INFORMATION SUPPLIED Block Start

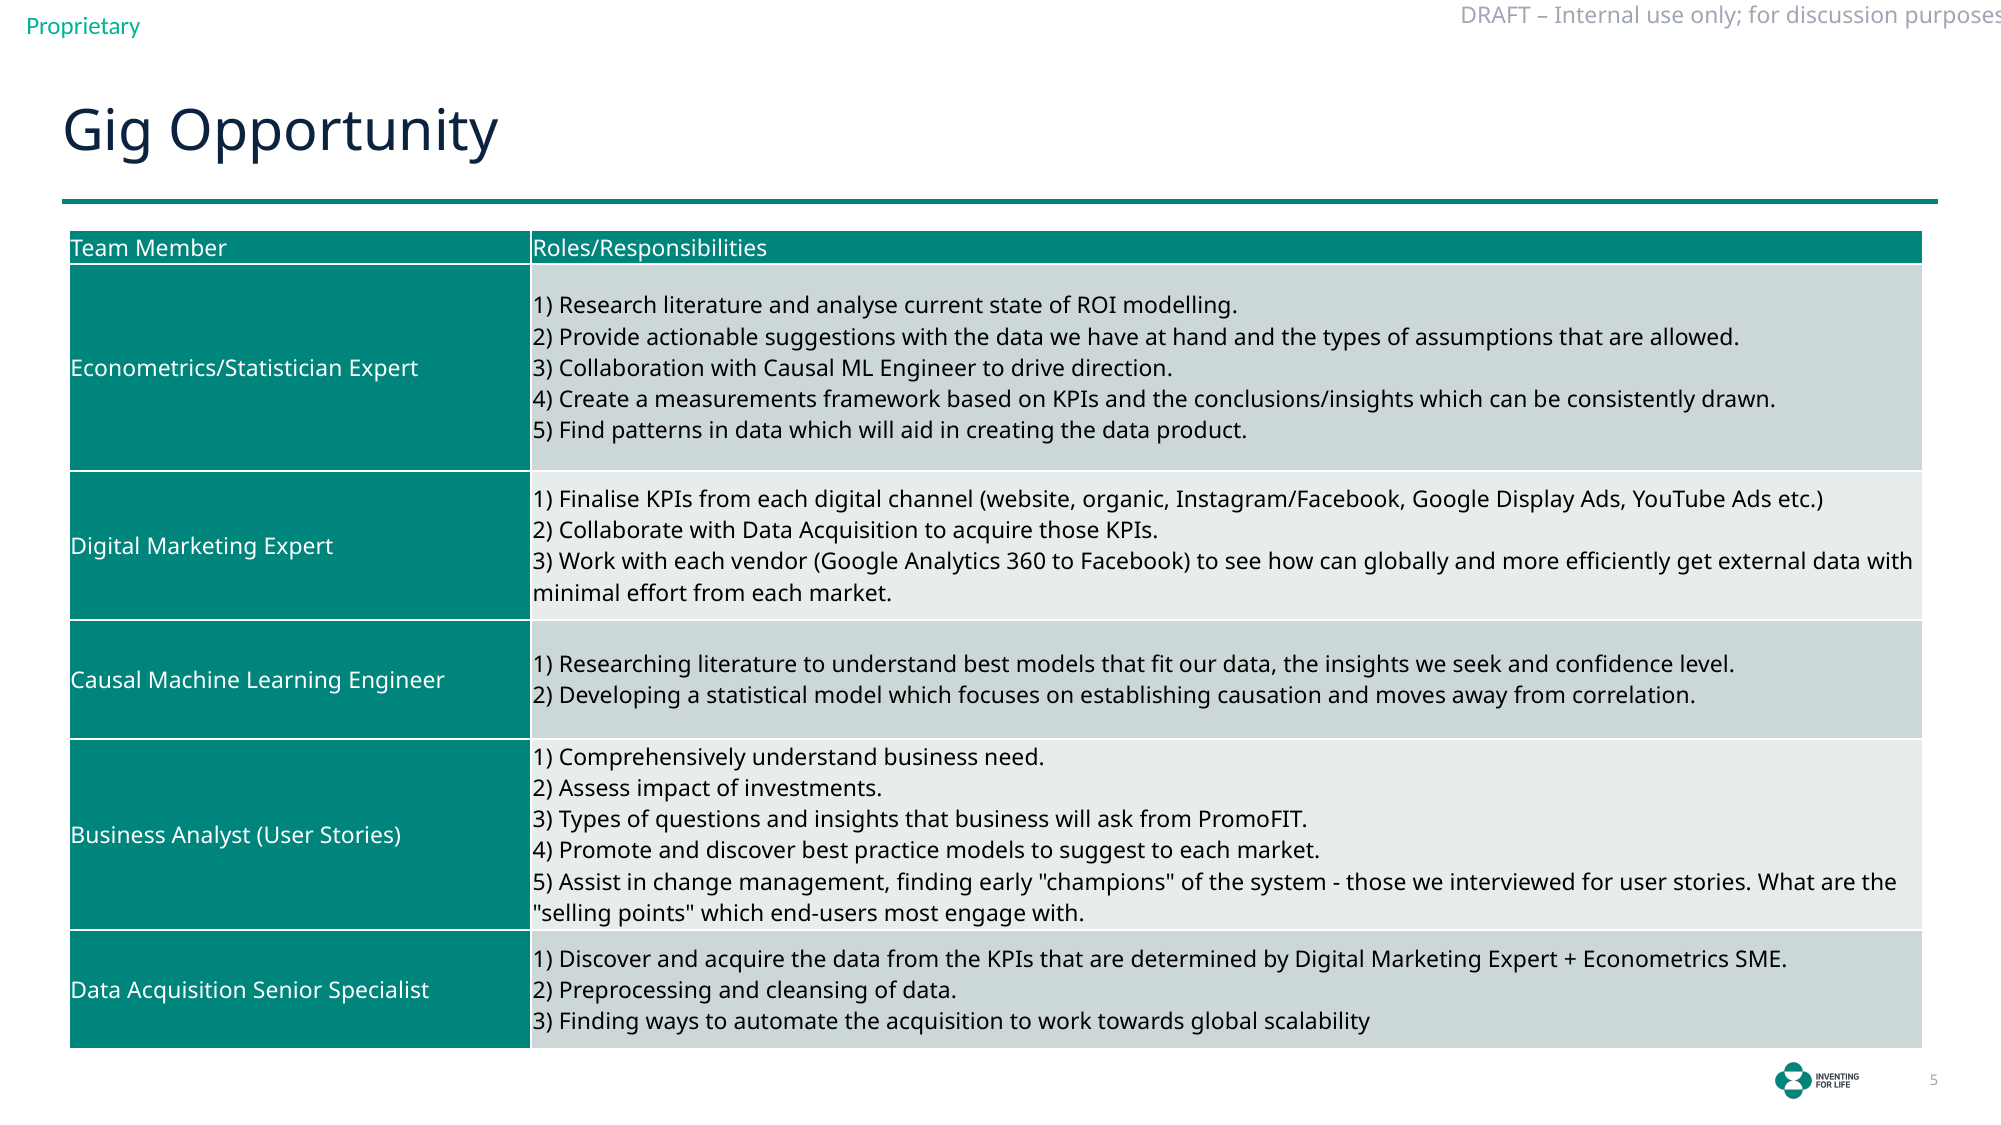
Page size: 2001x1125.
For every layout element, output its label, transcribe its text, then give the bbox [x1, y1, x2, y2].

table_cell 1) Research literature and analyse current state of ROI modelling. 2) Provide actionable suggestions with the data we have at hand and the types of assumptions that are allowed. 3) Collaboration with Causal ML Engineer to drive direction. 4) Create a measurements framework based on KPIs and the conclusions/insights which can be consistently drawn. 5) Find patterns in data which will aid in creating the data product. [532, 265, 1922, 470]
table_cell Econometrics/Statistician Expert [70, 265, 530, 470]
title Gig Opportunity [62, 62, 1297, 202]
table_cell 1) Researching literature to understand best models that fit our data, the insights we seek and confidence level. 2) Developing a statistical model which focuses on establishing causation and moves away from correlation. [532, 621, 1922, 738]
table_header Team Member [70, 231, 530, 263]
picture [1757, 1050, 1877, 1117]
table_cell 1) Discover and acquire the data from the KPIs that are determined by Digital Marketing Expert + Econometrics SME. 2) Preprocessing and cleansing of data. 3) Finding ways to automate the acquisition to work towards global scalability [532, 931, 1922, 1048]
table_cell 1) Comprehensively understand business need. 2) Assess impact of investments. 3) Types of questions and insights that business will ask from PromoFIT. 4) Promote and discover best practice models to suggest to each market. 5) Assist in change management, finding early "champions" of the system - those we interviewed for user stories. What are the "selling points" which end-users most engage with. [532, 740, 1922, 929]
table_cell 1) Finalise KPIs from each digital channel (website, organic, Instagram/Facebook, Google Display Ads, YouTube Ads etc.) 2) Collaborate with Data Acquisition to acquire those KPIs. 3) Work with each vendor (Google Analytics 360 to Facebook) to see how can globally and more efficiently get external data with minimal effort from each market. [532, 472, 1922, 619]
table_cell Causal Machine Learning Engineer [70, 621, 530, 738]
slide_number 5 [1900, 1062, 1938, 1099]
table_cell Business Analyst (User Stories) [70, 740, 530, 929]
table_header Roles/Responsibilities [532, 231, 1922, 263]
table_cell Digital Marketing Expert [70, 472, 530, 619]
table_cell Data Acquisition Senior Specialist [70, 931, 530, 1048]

INFORMATION SUPPLIED Block End

*WORK INSTRUCTION*.
The answer must consist of every line from the entries that holds the string "Marketing".

*TASK RESPONSE*.
table_cell 1) Discover and acquire the data from the KPIs that are determined by Digital Marketing Expert + Econometrics SME. 2) Preprocessing and cleansing of data. 3) Finding ways to automate the acquisition to work towards global scalability [532, 931, 1922, 1048]
table_cell Digital Marketing Expert [70, 472, 530, 619]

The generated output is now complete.